Jimmy, for whom writing was a particular struggle, had not only completed all four centers, but also wrote a fifteen-sentence reflection about how much he enjoyed the lab center because he “got to feel like a real scientist.” Emily, too, turned in a lengthy reflection, including a comprehensive list of suggested activities for other centers, including diagrams. At the end of first quarter, Mike brought home a report card with an A and a behavior comment of “Above Average:” something that had never happened in his three years of middle school. Kim still had her cell phone at all times, but she learned to self-initiate silencing it at the beginning of class and putting it away when working at centers.
When Learners Take Responsibility
I was elated at my students’ successes, but I still worried about Kevin. He struggled with the reading and technology centers. He didn’t turn in work for the science skills center two cycles in a row. Then, during the third cycle, Kevin stopped me in my tracks.

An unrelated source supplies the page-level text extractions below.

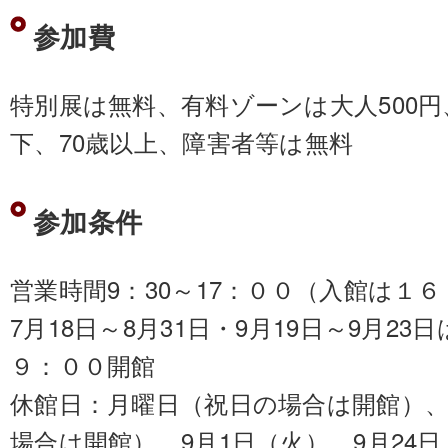
参加費
特別展は無料、有料ゾーンは大人500
下、70歳以上、障害者等は無料
参加条件
営業時間9：30～17：００（入館は１
7月18日～8月31日・9月19日～9月2
９：００開館
休館日：月曜日（祝日の場合は開館）
場合は開館）、9月1日（火）、9月24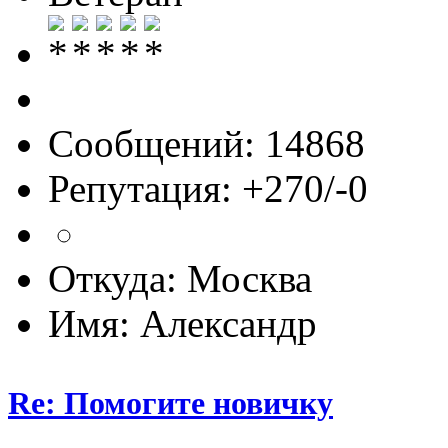
Сообщений: 14868
Репутация: +270/-0
Откуда: Москва
Имя: Александр
Re: Помогите новичку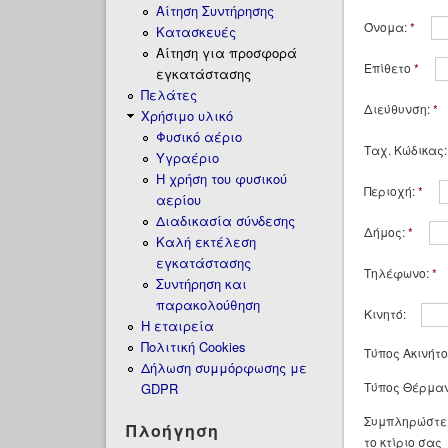
Αίτηση Συντήρησης
Όνομα:
*
Κατασκευές
Αίτηση για προσφορά
Επίθετο
*
εγκατάστασης
Πελάτες
Διεύθυνση:
*
Χρήσιμο υλικό
Φυσικό αέριο
Ταχ. Κώδικας
Υγραέριο
H χρήση του φυσικού
Περιοχή:
*
αερίου
Διαδικασία σύνδεσης
Δήμος:
*
Καλή εκτέλεση
εγκατάστασης
Τηλέφωνο:
*
Συντήρηση και
παρακολούθηση
Κινητό:
Η εταιρεία
Πολιτική Cookies
Τύπος Ακινήτ
Δήλωση συμμόρφωσης με
Τύπος Θέρμα
GDPR
Συμπληρώστε 
Πλοήγηση
το κτίριο σας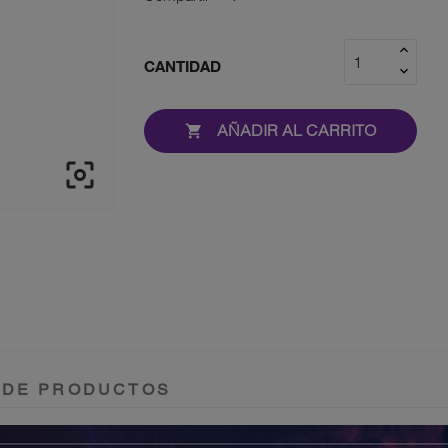
CANTIDAD
AÑADIR AL CARRITO


 DE PRODUCTOS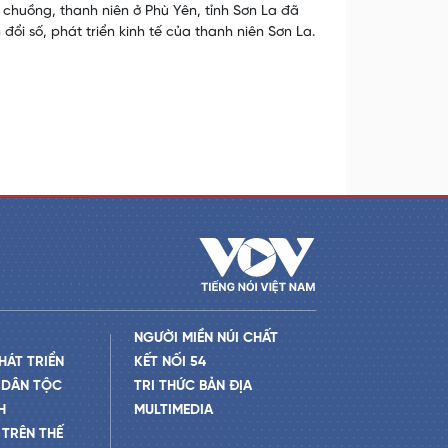
 chuồng, thanh niên ở Phù Yên, tỉnh Sơn La đã
ổi số, phát triển kinh tế của thanh niên Sơn La.
NGƯỜI MIỀN NÚI CHẤT
HÁT TRIỂN
KẾT NỐI 54
 DÂN TỘC
TRI THỨC BẢN ĐỊA
H
MULTIMEDIA
TRÊN THẾ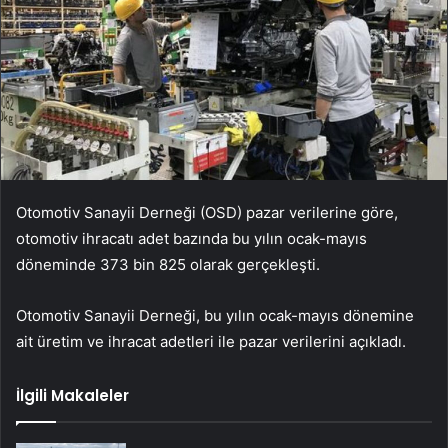
Otomotiv Sanayii Derneği (OSD) pazar verilerine göre,
otomotiv ihracatı adet bazında bu yılın ocak-mayıs
döneminde 373 bin 825 olarak gerçekleşti.
Otomotiv Sanayii Derneği, bu yılın ocak-mayıs dönemine
ait üretim ve ihracat adetleri ile pazar verilerini açıkladı.
İlgili Makaleler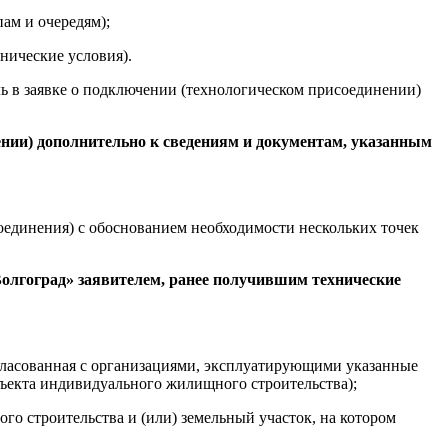
пам и очередям);
хнические условия).
ль в заявке о подключении (технологическом присоединении)
нении) дополнительно к сведениям и документам, указанным
соединения) с обоснованием необходимости нескольких точек
Волгоград» заявителем, ранее получившим технические
огласованная с организациями, эксплуатирующими указанные
бъекта индивидуального жилищного строительства);
го строительства и (или) земельный участок, на котором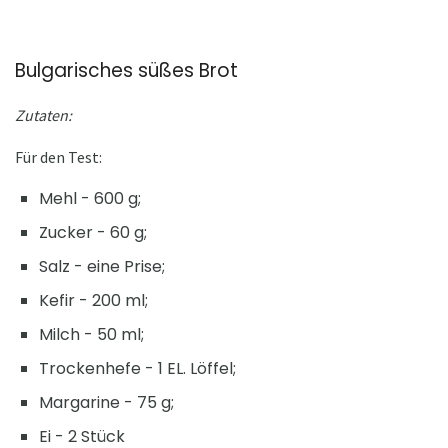
Bulgarisches süßes Brot
Zutaten:
Für den Test:
Mehl - 600 g;
Zucker - 60 g;
Salz - eine Prise;
Kefir - 200 ml;
Milch - 50 ml;
Trockenhefe - 1 EL. Löffel;
Margarine - 75 g;
Ei - 2 Stück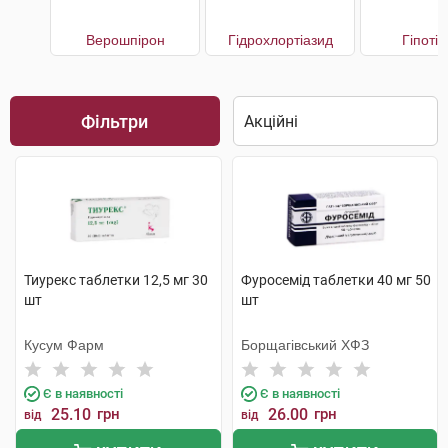
Верошпірон
Гідрохлортіазид
Гіпоті
Фільтри
Тиурекс таблетки 12,5 мг 30
Фуросемід таблетки 40 мг 50
шт
шт
Кусум Фарм
Борщагівський ХФЗ
Є в наявності
Є в наявності
25.10
грн
26.00
грн
від
від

The prompt for the maker space was: “Use Legos to create a model that shows one of the stages of mitosis or meiosis.” As I looked at the work, I saw single Legos arranged across the table, solid walls with different colors placed strategically in the middle to look like chromosomes, and blobs of bricks that needed to be explained.
Kevin created a moving model that accurately depicted the process of cytokinesis during cell reproduction.
I stared, unable to believe how far above my expectations his answer to the prompt was. “Kevin, that’s amazing,” I said.
He still didn’t talk—just shrugged one shoulder and refused to look up from the floor—but he grinned.
Over the following months, Kevin slowly came out of his shell, producing increasingly impressive work in each center. He still struggles during direct instruction, but when he is given a prompt, materials to design with, and space to learn his own way, he continues to surpass many of his peers.
I spent a lot of time thinking about why this model works so well, not only for students like Kevin, but for everyone. I think it comes down to students being responsible for their own learning and realizing that no one is going to stand behind them, forcing them to learn. In their reflections, students answer three questions: Which center are you reflecting on? Why did you choose that center? What did you learn about the content or yourself at that center?
Universally, students lean more toward writing about what they learned about themselves (e.g. learning styles, interests, skill levels, strengths, weakness) rather than about the content, which shows me that they’re really connecting to the learning process on a personal level. It has stopped being, “The teacher told me to,” and moved toward, “I decided to.” In my experience, that can make all the difference.
Amanda Lotz is a life sciences teacher at at Southside Middle School in New Hampshire. Student names were changed for this story.